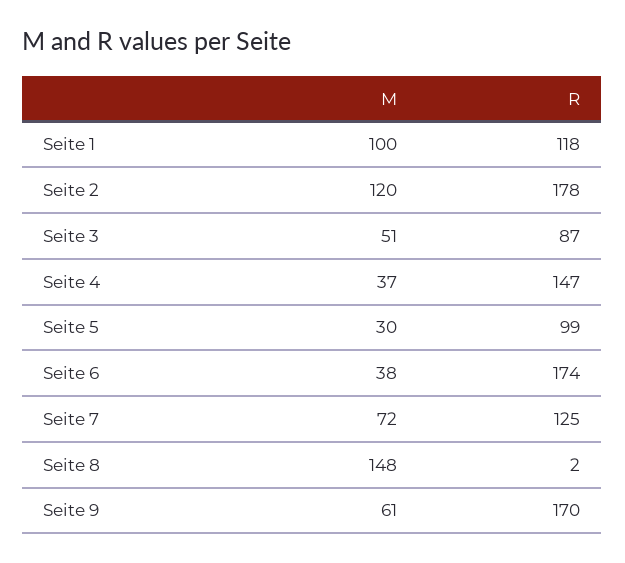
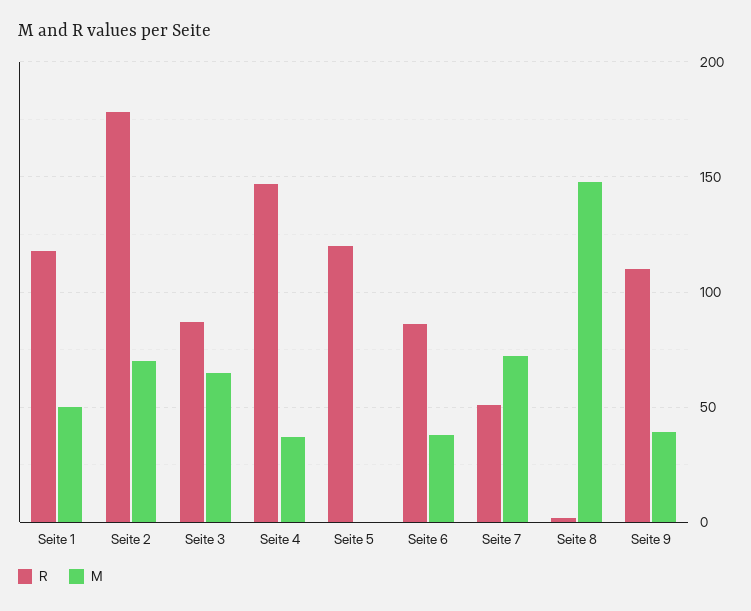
  {
    "M": {
-     "Seite 1": 100,
+     "Seite 1": 50,
-     "Seite 2": 120,
+     "Seite 2": 70,
-     "Seite 3": 51,
+     "Seite 3": 65,
      "Seite 4": 37,
-     "Seite 5": 30,
+     "Seite 5": 0,
      "Seite 6": 38,
      "Seite 7": 72,
      "Seite 8": 148,
-     "Seite 9": 61
+     "Seite 9": 40
    },
    "R": {
      "Seite 1": 118,
      "Seite 2": 178,
      "Seite 3": 87,
      "Seite 4": 147,
-     "Seite 5": 99,
+     "Seite 5": 120,
-     "Seite 6": 174,
+     "Seite 6": 85,
-     "Seite 7": 125,
+     "Seite 7": 50,
      "Seite 8": 2,
-     "Seite 9": 170
+     "Seite 9": 110
    }
  }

------------------------------------------------------------

EXERCISE GOAL - The pictures in the data should be omitted, and every remaining line set down exactly.

OUTPUT OF THE TASK -
  {
    "M": {
-     "Seite 1": 100,
+     "Seite 1": 50,
-     "Seite 2": 120,
+     "Seite 2": 70,
-     "Seite 3": 51,
+     "Seite 3": 65,
      "Seite 4": 37,
-     "Seite 5": 30,
+     "Seite 5": 0,
      "Seite 6": 38,
      "Seite 7": 72,
      "Seite 8": 148,
-     "Seite 9": 61
+     "Seite 9": 40
    },
    "R": {
      "Seite 1": 118,
      "Seite 2": 178,
      "Seite 3": 87,
      "Seite 4": 147,
-     "Seite 5": 99,
+     "Seite 5": 120,
-     "Seite 6": 174,
+     "Seite 6": 85,
-     "Seite 7": 125,
+     "Seite 7": 50,
      "Seite 8": 2,
-     "Seite 9": 170
+     "Seite 9": 110
    }
  }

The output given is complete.